Bill Belichick has been part of an NFL staff since 1975. He spent 12 seasons with the Giants, working various assistant jobs before being named defensive coordinator. Belichick then became the Head Coach of the Browns for five seasons, finishing with one winning record and one playoff victory. After an awkward few years flirting between the Jets and the Patriots, Belichick became New England's head coach in 2000 and the rest is history.
Anthony Lynn entered the NFL as a player in 1993, playing for the Broncos and the 49ers from 1993-1999. He became an assistant coach for Denver in 2000 and has since also worked for the Jaguars, the Cowboys, the Browns, the Jets, the Bills, and the Chargers. Lynn has worked in a variety of assistant positions such as special teams assistant and running backs coach. He was also an assistant head coach for both the Jets and the Bills, as well as an interim head coach for Buffalo. The Chargers hired Lynn in January of 2017. He brought the Chargers from fourth to second with a 9-7 record in his first season as head coach and nearly won the AFC West this season with a 12-4 record.
Lynn has clearly been a creative coach who inspires confidence amongst his players with a cool, calm, and straight forward attitude. However, there is a drastic difference in the level of experience between these two coaches. For perspective, Belichick has been an assistant in the league since Lynn was seven years old.
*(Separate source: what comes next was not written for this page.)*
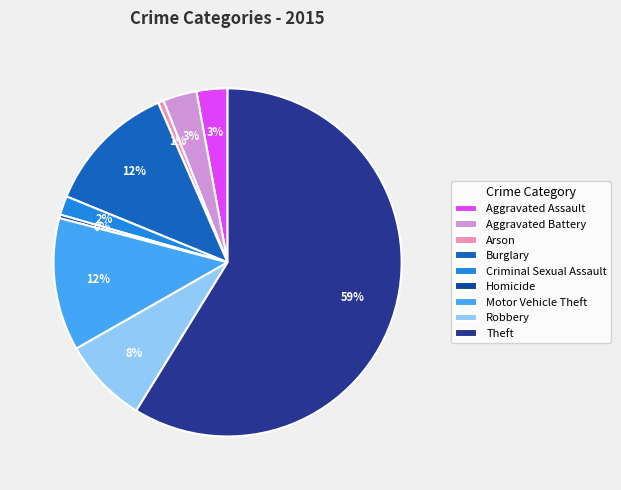

What is the ratio of the value at Motor Vehicle Theft to the value at Homicide?

37.8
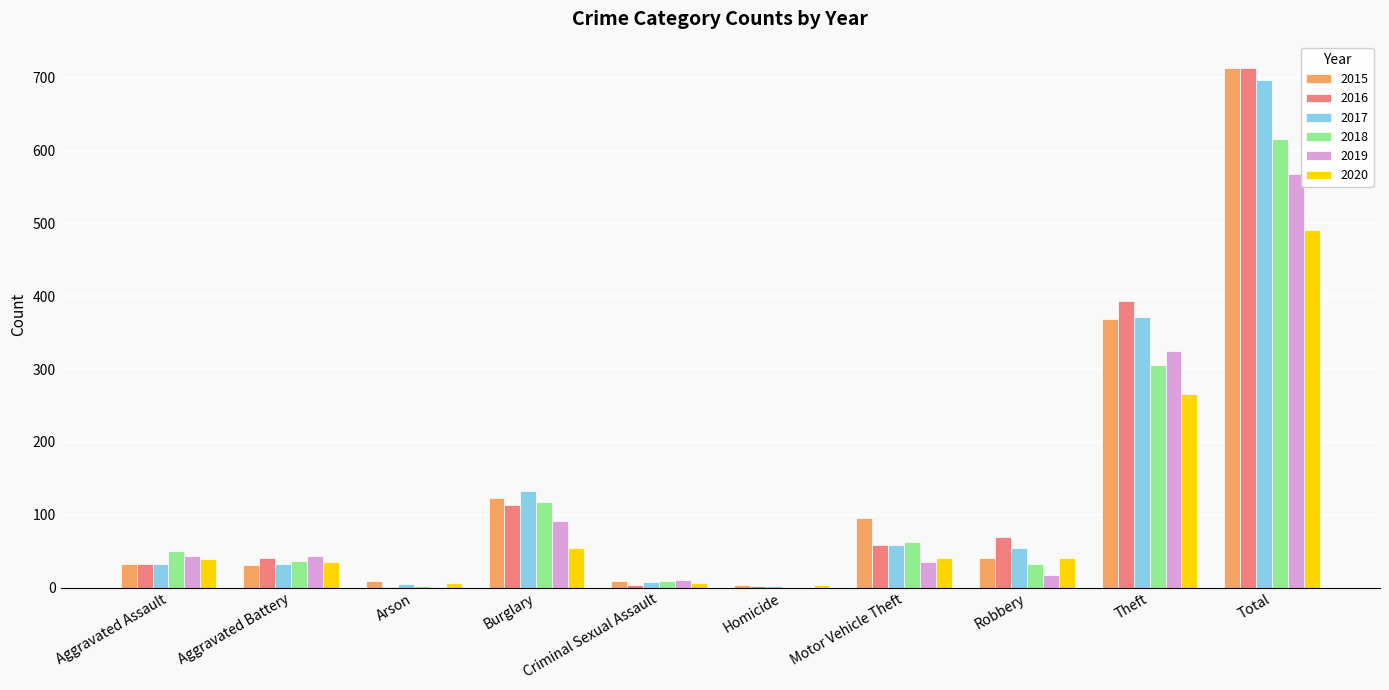

True or false: 2015 has a value of 123 at Burglary.

True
As of right now, Lynn may be one of the better head coaches in the league. But the real question is going to be whether he over-prepares for his first big playoff moment. One of the most common mistakes that the Patriots' playoff opponents have made over the years has been an over-preparation that focuses more on emotion than fundamentals (the exception being Rex Ryan who had the benefit of two regular-season matchups to build on). New England has routinely come out on top because they find a way to prioritize the X's and O's over emotions.
For example, Belichick spent this week reviewing what to do on a potential fumble. Last week, Bears receiver Anthony Miller dropped the football after making a catch and being tackled by an Eagles defender. What most thought was an incomplete pass turned out to be a fumble on review. However, no one picked up the ball, meaning that the Bears retained the ball either way.
Belichick devoted significant practice time reviewing plays like this, making sure each of his players understood the rules of the game.
When asked about it he said:
"...we went through some of those things again today just to make sure everybody understands what we want to do and how important it is to do the right thing in situations like that or other game-type situations." - Bill Belichick
Now, this might seem like an obscure rule or situation that doesn't deserve practice time because it isn't likely to occur. But it is this focus on rules and fundamentals that have been pivotal to the Patriots success.
Lynn is a good coach who hasn't seemed too caught up in ra-ra moments. If he can focus on the fundamentals, he will put his team in the best position to win. If he focuses too much on the size of the moment, his team may overlook the little things that could earn them a victory.